Dear God, stretch our hearts and our minds beyond the horizon of our family, our Church, our country and even the European Union, as great at it is, to see more and more countries join in !

The second lesson has to do with the ideologies which come and go. I'm thinking here about the ideology that tries to make us believe that it is possible to divide the world between the good guys and the bad guys. War and terrorism devastate our world in the name of this ideology. A spirit of self satisfaction reigns over nations and individuals, suggesting that the others are always the wicked one, the others are guilty.

This story is a warning against self satisfaction. A people's guilt is not a license to kill them. Even if some on both sides of the divide try to make us believe that they are acting in the name of God, the God of the Bible is not such a God. We should not put the burden of guilt on others - neither in small nor in big conflicts. We have to learn to be critical about ourselves. Here too we are called to widen our horizon. It is indeed so easy to be appalled about how cruel people can be with each other way over there ( in Africa for instance) and not to see the mechanisms that rule over relationships here, and not to see that our own countries have supplied the means of committing atrocities. It is so easy not to see that poverty there has some of its root causes here. In this area as well we may want to pray :

God open our eyes so that we may see our own guilt and may live as responsible persons and as a responsible Church.

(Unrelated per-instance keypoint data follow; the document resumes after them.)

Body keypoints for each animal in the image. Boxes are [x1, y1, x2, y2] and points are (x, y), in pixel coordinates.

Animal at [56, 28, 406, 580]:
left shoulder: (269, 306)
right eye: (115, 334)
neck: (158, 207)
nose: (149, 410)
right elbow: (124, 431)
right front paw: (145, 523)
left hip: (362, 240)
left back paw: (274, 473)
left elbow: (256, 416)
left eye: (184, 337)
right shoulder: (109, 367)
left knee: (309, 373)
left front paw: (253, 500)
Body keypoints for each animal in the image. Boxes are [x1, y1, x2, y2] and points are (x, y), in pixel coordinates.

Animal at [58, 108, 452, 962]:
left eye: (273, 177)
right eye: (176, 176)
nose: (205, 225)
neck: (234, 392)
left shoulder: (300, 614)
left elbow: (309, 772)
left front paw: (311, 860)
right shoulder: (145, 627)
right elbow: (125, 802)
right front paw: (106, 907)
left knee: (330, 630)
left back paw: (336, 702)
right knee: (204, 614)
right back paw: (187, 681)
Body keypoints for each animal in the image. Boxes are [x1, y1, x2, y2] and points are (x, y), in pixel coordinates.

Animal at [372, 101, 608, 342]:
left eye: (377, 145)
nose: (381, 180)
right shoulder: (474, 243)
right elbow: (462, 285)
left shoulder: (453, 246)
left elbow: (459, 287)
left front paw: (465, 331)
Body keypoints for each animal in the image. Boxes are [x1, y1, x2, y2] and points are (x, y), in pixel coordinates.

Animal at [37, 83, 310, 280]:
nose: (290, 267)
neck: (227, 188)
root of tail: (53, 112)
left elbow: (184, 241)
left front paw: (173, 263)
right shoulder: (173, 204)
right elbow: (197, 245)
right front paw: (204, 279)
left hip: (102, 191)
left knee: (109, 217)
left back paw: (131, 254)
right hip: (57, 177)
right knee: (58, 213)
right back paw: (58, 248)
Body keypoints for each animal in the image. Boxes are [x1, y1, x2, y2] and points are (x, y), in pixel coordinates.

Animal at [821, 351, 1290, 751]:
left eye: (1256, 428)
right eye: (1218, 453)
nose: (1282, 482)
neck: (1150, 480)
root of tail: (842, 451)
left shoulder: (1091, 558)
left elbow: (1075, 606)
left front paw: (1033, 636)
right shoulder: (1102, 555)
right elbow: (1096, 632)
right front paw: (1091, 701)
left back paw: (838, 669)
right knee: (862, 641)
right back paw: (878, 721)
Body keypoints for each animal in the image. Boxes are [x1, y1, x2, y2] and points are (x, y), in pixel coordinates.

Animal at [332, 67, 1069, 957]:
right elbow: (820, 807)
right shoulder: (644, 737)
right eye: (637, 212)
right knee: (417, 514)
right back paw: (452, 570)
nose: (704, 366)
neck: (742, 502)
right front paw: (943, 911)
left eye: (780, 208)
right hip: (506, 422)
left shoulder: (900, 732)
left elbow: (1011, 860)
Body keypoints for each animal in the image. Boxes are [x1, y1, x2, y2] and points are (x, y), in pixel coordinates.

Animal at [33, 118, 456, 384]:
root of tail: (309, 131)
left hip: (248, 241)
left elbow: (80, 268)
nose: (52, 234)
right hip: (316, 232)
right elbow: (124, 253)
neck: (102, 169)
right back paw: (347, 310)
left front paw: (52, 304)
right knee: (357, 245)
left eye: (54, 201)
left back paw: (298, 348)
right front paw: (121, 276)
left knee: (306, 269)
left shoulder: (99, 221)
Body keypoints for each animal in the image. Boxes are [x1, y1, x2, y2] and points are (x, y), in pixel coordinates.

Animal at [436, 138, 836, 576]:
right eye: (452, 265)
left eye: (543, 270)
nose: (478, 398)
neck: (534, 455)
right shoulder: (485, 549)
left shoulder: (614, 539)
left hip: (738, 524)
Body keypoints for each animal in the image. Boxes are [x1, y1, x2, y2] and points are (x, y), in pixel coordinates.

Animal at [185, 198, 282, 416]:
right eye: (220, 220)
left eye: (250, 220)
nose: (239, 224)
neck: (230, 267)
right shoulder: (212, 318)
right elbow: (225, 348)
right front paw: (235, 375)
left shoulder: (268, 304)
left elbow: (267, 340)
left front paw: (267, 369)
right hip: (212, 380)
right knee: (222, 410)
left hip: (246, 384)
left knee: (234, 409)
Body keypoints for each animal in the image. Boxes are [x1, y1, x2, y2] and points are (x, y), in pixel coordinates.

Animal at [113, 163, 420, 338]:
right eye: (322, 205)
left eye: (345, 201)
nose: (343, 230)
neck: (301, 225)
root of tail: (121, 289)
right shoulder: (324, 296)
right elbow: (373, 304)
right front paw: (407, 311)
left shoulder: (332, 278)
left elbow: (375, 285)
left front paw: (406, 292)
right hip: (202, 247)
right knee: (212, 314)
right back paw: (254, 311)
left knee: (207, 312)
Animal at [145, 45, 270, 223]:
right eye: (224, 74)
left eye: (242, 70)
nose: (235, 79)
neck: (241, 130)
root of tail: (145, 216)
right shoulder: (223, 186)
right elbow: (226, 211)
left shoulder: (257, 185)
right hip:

The third lesson of this story is a most practical one:  We have seen what God does not want and what he wants. God does not want wars. This is a disturbing and motivating thought. If we think that God wants war or that wars are just inevitable, it is easy to abdicate and to just feel powerless as we witness events that just overwhelm us. If we dare say that war is not the will of God, that it is not a fatality, then we have to stand up and get involved.

What is to be done is summarized in a few words by the prophet in our story: "send the captives back".

Many situations come to my mind when I hear this sentence : I think of the kind of work CPT has been doing in Iraq, raising awareness about the plight of prisoners there, I am thinking of the refugees that come to our European countries, I am thinking of the people who have disappeared in Bosnia and Columbia. I am thinking about the many many people who live in tents in Northern Iraq in Eritrea and in Chechnya. What does this "sending back" mean ?
It is something very practical: to clothe them, to give them food and drink, to bind the wounds, to take care of the weakest and to bring them home... The good news is: There is enough in the booty for everybody to be comforted. That is the will of God. In Luke 10 the very same deeds are summarized with the word "mercy" which comes from the Hebrew word Rachamim which means the uterus, the womb. Such is the will of God. Of the God who loves humanity as a mother loves her child. We may also formulate this last teaching as a prayer:

Jesus Christ, you have demonstrated God's love in dying on the cross and God in his mercy has raised you from the Dead. Help us do what mercy requires

The story of 2. Chronicles 28 helps us to rethink our thought-patterns about who is the good guy and who is the bad guy, about what God wants  and what he rejects. Jesus’ revisiting of this story shows that the word "kinsman" does not make much sense except if it means that we should behave as kinsmen, as neighbours towards each and every human being, whatever his or her origin.

God's will is compassion. He needs us, his Church, for his compassion to become visible : he needs people like Oded who raise their voices and say "send the prisoners back".  People who open the eyes of their generation, who point to problems and show God's solutions to escape the deadlock. He also needs people who do the will of God very practically, those who actually take care of the prisoners in order for them to experience liberation. God needs his Church to be a Peace Church. She should be a prophet and a deacon who show the way of God's mercy. This is the message Church and Peace tries to convey with its members in today’s Europe.